| Выполните задание |
Выпишите дословно часть приведенного ниже отрывка о политическом участии, начиная со слов «Путин не случайно» и заканчивая словами «правильно, а что нет.».

| Отрывок |
----------------

Андрей Архангельский: Большинство жителей России на протяжении постсоветского периода (в отличие от украинцев, которые сохраняли в себе все эти годы «дух 1991 года») так и не научилось переплавлять личное нравственное переживание в осознанное коллективное (политическое) действие. <…> Политика – как инструмент влияния на власть – в XXI веке есть наиболее выпуклое выражение коллективного «нравственного действия», а не просто «технического» контроля за соблюдением принципа сменяемости власти, гражданскими правами и свободами и т.д. С этой точки зрения «неучастие в политике» («могли, но не предотвратили, не помешали, бездействовали») более не невинно.
— Катастрофа коснулась всех, вне зависимости от взглядов?
— Да, это общая для всех катастрофа, реальная катастрофа для всего человечества. Нынешняя война, развязанная Россией, – не просто нарушение незыблемых принципов, территориальной целостности. В ней происходит делегитимация порядка, основанного нанормативных правилах.
Демократическая власть менее заботлива, она требует от людей самим решать, что для них правильно, а что нет
Константин Бандуровский: Если следовать логике «денацификации», то есть уничтожения украинской нации, то театры и университеты должны быть более привилегированными объектами, чем аэродромы или нефтебазы. Но мало уничтожить объекты украинской культуры. Нужно их превратить в свою противоположность, в лаборатории и рассадники «русского мира».
Путин не случайно так долго сохраняет власть. Его фигура выражает глубинные ожидания населения, чтоб политикой занялся кто-то ещё, чтобы кто-то другой заботился обо мне, решал проблемы, брал вместо меня ответственность. Шанс политического участия возник после распада СССР, но в симбиозе власти и населения был упущен. Устранение от политического участия сформировало авторитарную систему зависимости, во многом удобную для населения. А демократическая власть менее заботлива, она требует от людей самим решать, что для них правильно, а что нет.

----------------

| Представленные материалы |
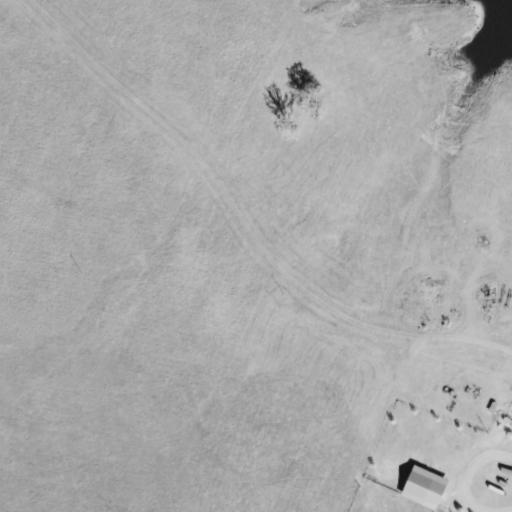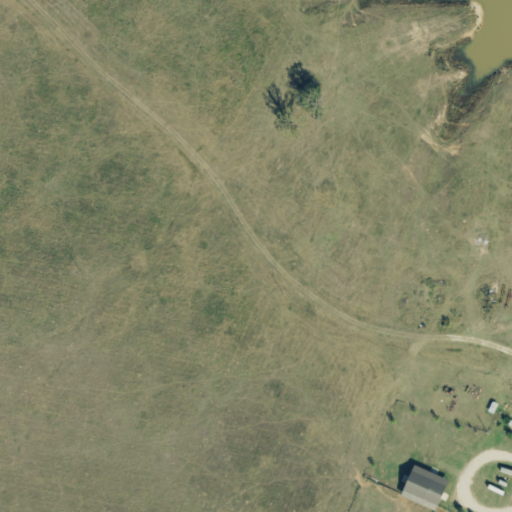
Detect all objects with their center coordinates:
building: (431, 490)
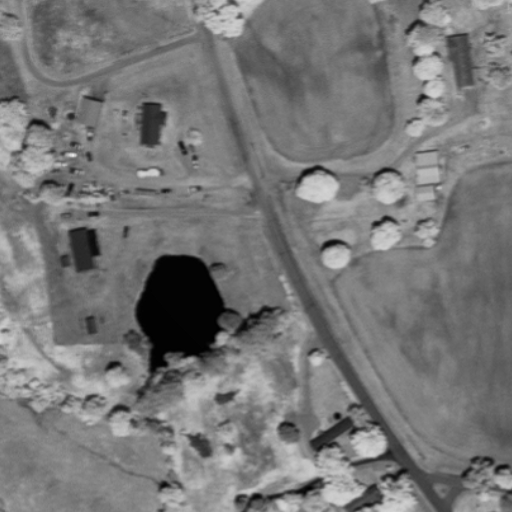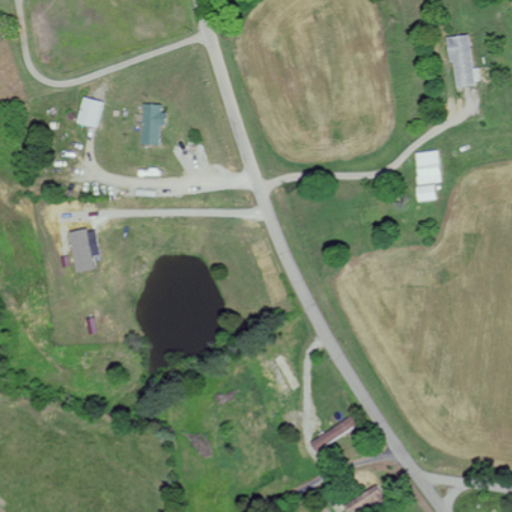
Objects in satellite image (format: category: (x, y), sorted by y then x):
building: (460, 59)
road: (87, 75)
building: (91, 112)
building: (151, 123)
building: (427, 167)
road: (340, 174)
building: (425, 193)
building: (84, 249)
road: (294, 269)
building: (339, 435)
road: (328, 474)
road: (466, 484)
building: (373, 500)
building: (510, 511)
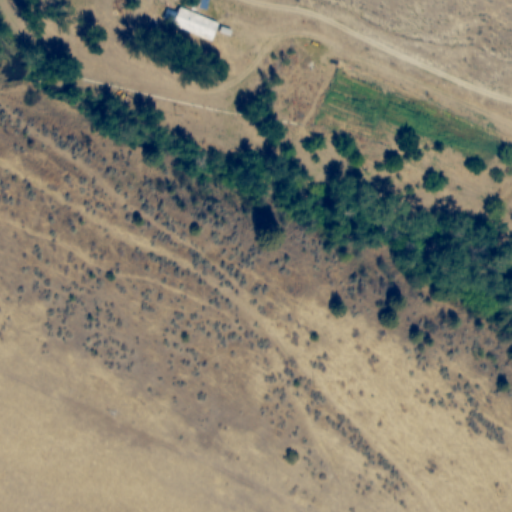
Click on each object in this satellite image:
building: (193, 24)
road: (388, 52)
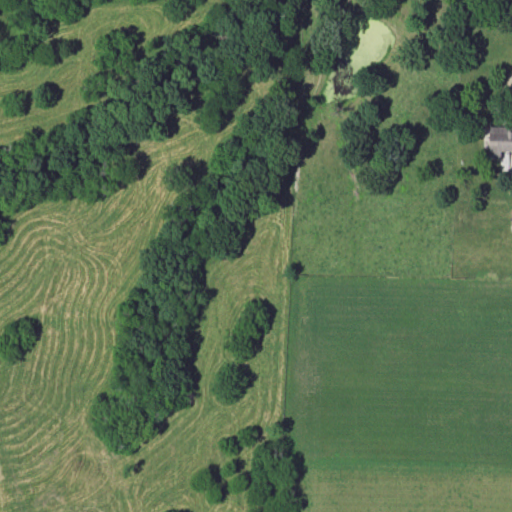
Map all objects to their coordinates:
building: (498, 142)
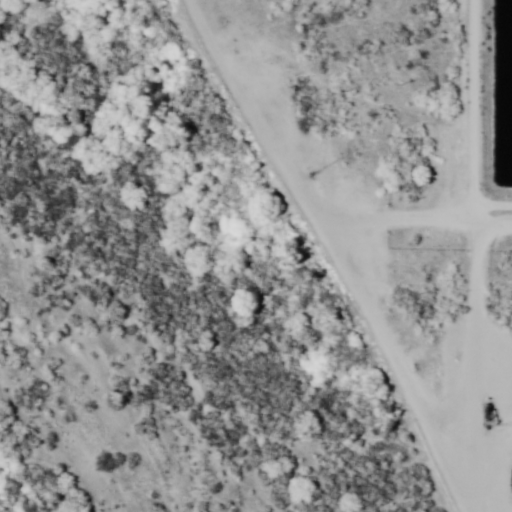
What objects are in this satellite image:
road: (305, 203)
road: (464, 258)
road: (370, 342)
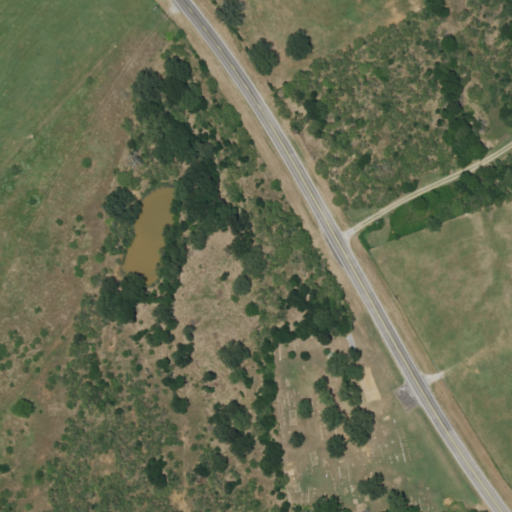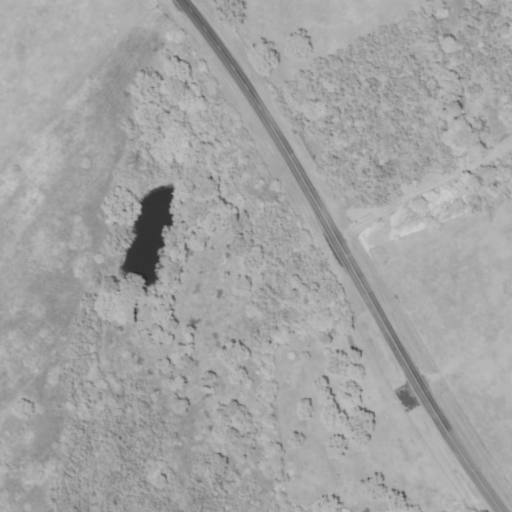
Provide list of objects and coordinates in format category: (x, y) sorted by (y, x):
road: (422, 188)
road: (343, 254)
park: (345, 432)
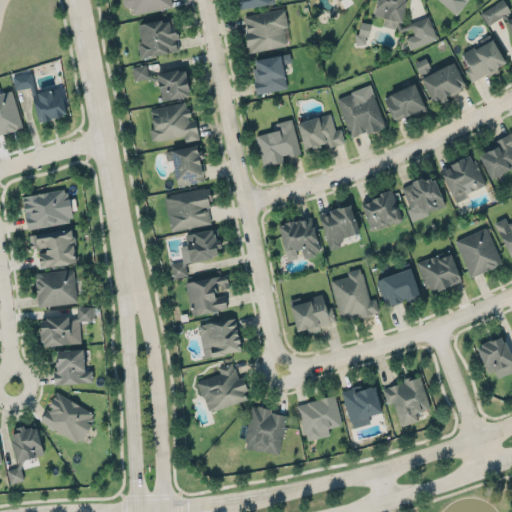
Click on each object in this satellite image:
building: (253, 2)
building: (344, 2)
building: (453, 4)
building: (146, 5)
building: (391, 11)
building: (495, 11)
building: (389, 12)
building: (494, 12)
building: (509, 24)
building: (509, 25)
building: (265, 29)
building: (265, 30)
building: (421, 32)
building: (362, 34)
building: (156, 37)
building: (157, 37)
building: (482, 58)
building: (483, 59)
building: (422, 65)
building: (269, 72)
building: (270, 73)
building: (22, 80)
building: (442, 80)
building: (165, 81)
building: (165, 81)
building: (443, 82)
road: (511, 83)
road: (235, 89)
road: (113, 93)
building: (404, 102)
building: (48, 103)
building: (49, 103)
building: (360, 111)
building: (8, 112)
building: (8, 112)
building: (172, 122)
building: (172, 122)
building: (320, 131)
road: (102, 132)
building: (319, 132)
building: (277, 142)
building: (277, 142)
road: (51, 154)
road: (378, 156)
building: (497, 156)
building: (186, 164)
building: (186, 164)
building: (462, 176)
building: (463, 176)
road: (234, 185)
building: (423, 194)
building: (422, 197)
road: (254, 199)
building: (46, 207)
building: (188, 207)
building: (46, 208)
building: (188, 209)
building: (382, 209)
building: (380, 210)
building: (338, 223)
building: (337, 225)
building: (505, 233)
building: (298, 237)
building: (299, 237)
building: (53, 246)
building: (54, 246)
building: (197, 248)
building: (196, 249)
building: (478, 251)
building: (478, 251)
building: (438, 271)
building: (438, 271)
road: (503, 283)
building: (397, 286)
building: (398, 286)
building: (55, 287)
building: (207, 294)
building: (352, 295)
building: (310, 313)
building: (311, 313)
building: (62, 325)
road: (9, 326)
building: (64, 327)
building: (219, 337)
building: (219, 337)
road: (396, 338)
building: (495, 355)
building: (496, 356)
road: (6, 359)
building: (71, 366)
road: (436, 366)
building: (71, 367)
road: (157, 386)
road: (131, 388)
building: (222, 388)
building: (222, 388)
road: (474, 389)
road: (461, 397)
building: (406, 398)
building: (407, 398)
building: (360, 404)
building: (361, 404)
building: (318, 414)
building: (318, 416)
building: (67, 417)
building: (67, 417)
road: (470, 423)
building: (264, 429)
building: (264, 430)
building: (24, 447)
building: (23, 449)
building: (0, 462)
road: (328, 482)
road: (431, 487)
road: (387, 491)
road: (453, 491)
road: (471, 491)
road: (153, 495)
road: (59, 498)
road: (124, 500)
road: (177, 502)
road: (84, 509)
road: (411, 509)
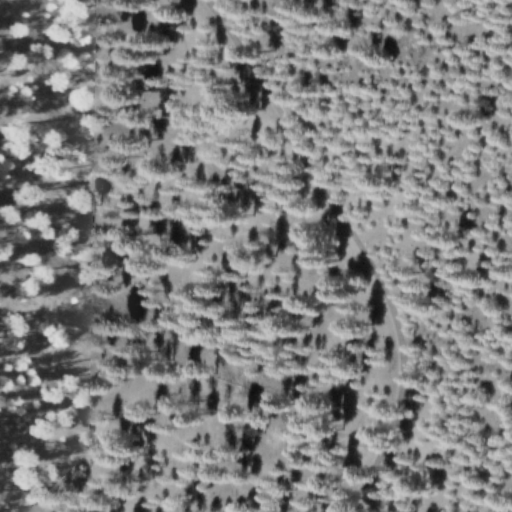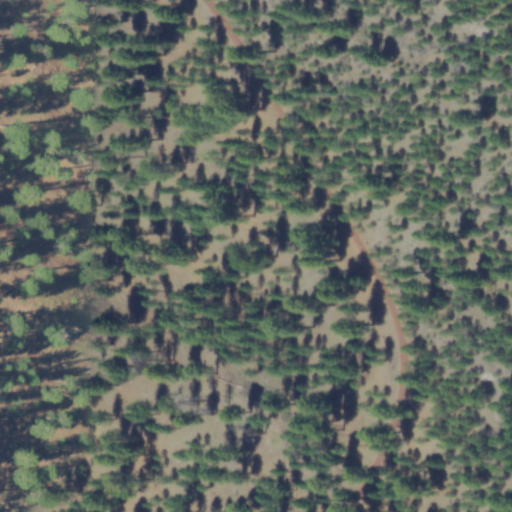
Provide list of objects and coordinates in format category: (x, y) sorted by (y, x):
road: (361, 248)
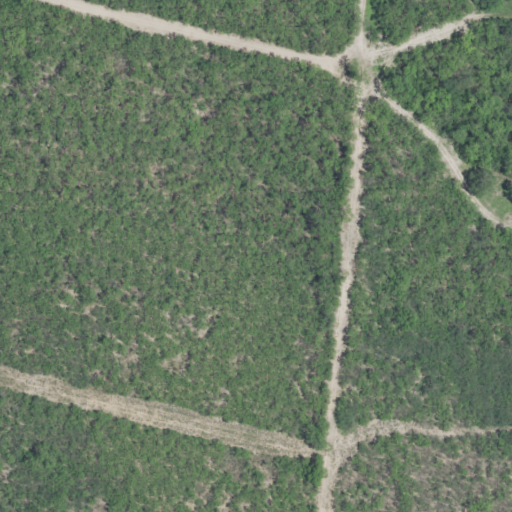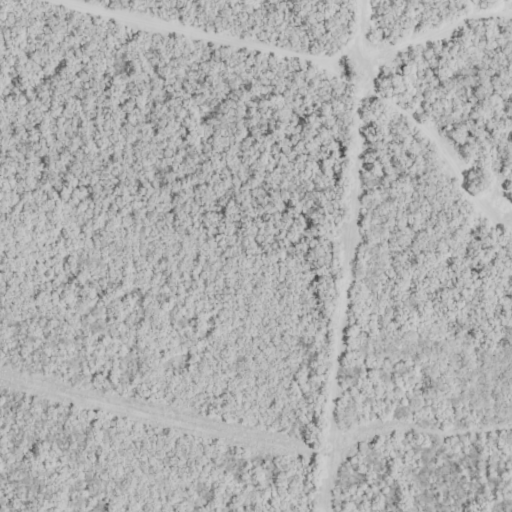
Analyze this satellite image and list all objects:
road: (345, 66)
road: (313, 252)
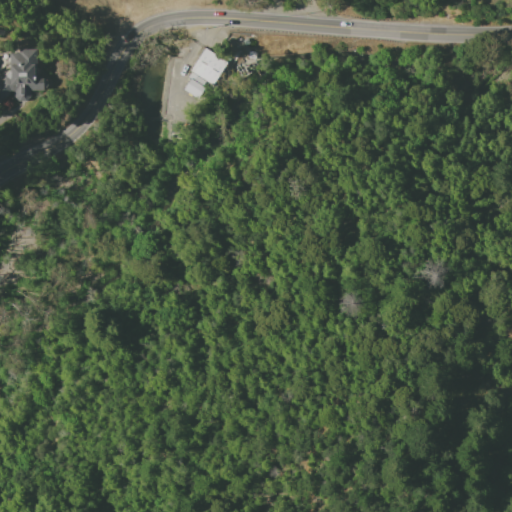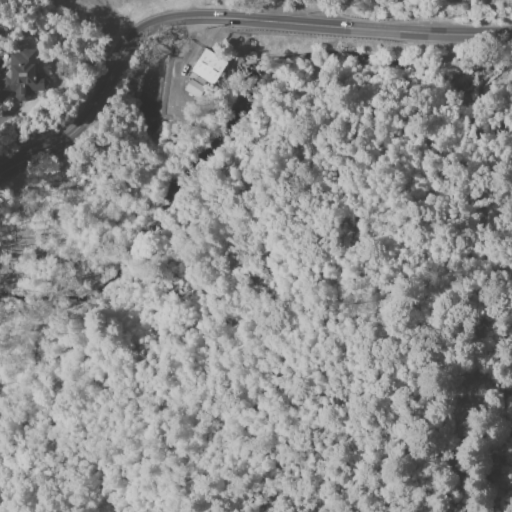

----------------

| Ответ к упражнению |
Путин не случайно так долго сохраняет власть. Его фигура выражает глубинные ожидания населения, чтоб политикой занялся кто-то ещё, чтобы кто-то другой заботился обо мне, решал проблемы, брал вместо меня ответственность. Шанс политического участия возник после распада СССР, но в симбиозе власти и населения был упущен. Устранение от политического участия сформировало авторитарную систему зависимости, во многом удобную для населения. А демократическая власть менее заботлива, она требует от людей самим решать, что для них правильно, а что нет.